_Directions_
Report all lines in the records that hold the string "Siemens".

_Transcribed page contents_
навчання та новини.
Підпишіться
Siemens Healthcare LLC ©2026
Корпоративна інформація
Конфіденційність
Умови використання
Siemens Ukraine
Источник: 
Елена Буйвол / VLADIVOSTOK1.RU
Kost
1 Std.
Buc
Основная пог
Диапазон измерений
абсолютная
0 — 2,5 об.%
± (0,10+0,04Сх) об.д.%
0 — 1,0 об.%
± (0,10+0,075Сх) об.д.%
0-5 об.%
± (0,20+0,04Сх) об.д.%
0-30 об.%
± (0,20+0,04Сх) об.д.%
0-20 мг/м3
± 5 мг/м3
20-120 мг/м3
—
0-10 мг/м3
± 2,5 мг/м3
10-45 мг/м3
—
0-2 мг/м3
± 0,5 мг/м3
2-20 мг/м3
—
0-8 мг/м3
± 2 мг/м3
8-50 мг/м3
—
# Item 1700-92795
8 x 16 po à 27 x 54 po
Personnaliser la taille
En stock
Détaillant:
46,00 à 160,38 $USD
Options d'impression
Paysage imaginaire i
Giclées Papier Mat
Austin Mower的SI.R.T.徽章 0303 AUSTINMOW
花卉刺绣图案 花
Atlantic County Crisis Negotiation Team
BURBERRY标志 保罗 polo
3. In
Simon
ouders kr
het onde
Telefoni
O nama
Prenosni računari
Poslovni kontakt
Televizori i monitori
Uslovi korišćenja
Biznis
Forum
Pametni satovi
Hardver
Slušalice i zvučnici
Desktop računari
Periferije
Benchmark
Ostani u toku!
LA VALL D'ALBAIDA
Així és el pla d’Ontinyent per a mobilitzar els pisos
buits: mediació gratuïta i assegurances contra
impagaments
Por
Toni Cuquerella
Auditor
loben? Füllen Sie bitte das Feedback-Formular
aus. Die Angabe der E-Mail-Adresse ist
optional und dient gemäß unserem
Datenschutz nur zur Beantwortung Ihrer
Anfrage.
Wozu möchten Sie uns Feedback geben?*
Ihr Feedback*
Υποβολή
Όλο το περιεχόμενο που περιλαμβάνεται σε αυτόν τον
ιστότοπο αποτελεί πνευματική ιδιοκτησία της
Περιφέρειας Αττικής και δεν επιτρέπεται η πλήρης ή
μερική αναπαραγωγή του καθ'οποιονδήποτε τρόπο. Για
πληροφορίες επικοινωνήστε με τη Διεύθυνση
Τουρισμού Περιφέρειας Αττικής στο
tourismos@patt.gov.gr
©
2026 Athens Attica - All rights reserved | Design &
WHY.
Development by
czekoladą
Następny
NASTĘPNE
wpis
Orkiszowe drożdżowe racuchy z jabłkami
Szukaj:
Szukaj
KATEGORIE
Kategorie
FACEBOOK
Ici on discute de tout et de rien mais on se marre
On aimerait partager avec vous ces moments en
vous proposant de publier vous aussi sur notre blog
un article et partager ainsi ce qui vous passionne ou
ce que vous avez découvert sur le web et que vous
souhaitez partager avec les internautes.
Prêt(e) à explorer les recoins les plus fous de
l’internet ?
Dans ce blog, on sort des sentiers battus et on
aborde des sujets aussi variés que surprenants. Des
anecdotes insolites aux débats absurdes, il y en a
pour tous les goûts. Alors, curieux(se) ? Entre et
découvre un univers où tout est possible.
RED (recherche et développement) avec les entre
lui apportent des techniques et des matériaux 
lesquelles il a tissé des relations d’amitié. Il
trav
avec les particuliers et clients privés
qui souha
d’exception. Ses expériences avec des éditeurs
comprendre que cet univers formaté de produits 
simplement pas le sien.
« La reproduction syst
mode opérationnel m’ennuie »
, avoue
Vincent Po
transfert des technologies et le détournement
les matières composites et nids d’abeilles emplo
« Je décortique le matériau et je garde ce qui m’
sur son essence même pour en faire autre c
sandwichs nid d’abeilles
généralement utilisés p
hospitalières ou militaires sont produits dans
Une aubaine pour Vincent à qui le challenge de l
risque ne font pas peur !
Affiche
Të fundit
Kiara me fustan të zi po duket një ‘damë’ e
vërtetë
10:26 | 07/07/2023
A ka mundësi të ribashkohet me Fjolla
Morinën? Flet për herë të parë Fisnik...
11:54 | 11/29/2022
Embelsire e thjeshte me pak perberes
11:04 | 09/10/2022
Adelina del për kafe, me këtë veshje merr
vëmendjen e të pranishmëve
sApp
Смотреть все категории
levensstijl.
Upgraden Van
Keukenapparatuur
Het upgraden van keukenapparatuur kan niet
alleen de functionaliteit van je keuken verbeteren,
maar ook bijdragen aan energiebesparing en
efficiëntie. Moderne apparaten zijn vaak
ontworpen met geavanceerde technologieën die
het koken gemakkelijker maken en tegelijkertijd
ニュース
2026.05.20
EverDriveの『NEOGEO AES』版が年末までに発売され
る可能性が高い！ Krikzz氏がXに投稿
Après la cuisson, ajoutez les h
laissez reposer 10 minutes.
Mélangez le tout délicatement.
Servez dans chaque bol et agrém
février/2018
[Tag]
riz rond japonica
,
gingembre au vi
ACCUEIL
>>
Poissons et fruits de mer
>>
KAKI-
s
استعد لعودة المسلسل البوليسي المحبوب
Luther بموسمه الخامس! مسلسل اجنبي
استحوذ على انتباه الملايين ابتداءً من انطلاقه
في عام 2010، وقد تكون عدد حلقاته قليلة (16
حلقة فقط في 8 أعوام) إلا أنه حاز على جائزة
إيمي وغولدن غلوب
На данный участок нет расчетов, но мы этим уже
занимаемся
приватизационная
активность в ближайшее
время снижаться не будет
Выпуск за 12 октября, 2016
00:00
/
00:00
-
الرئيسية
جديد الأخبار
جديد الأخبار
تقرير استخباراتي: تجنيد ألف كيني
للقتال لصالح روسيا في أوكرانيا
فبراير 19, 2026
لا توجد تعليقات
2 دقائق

_Completed task_
Siemens Healthcare LLC ©2026
Siemens Ukraine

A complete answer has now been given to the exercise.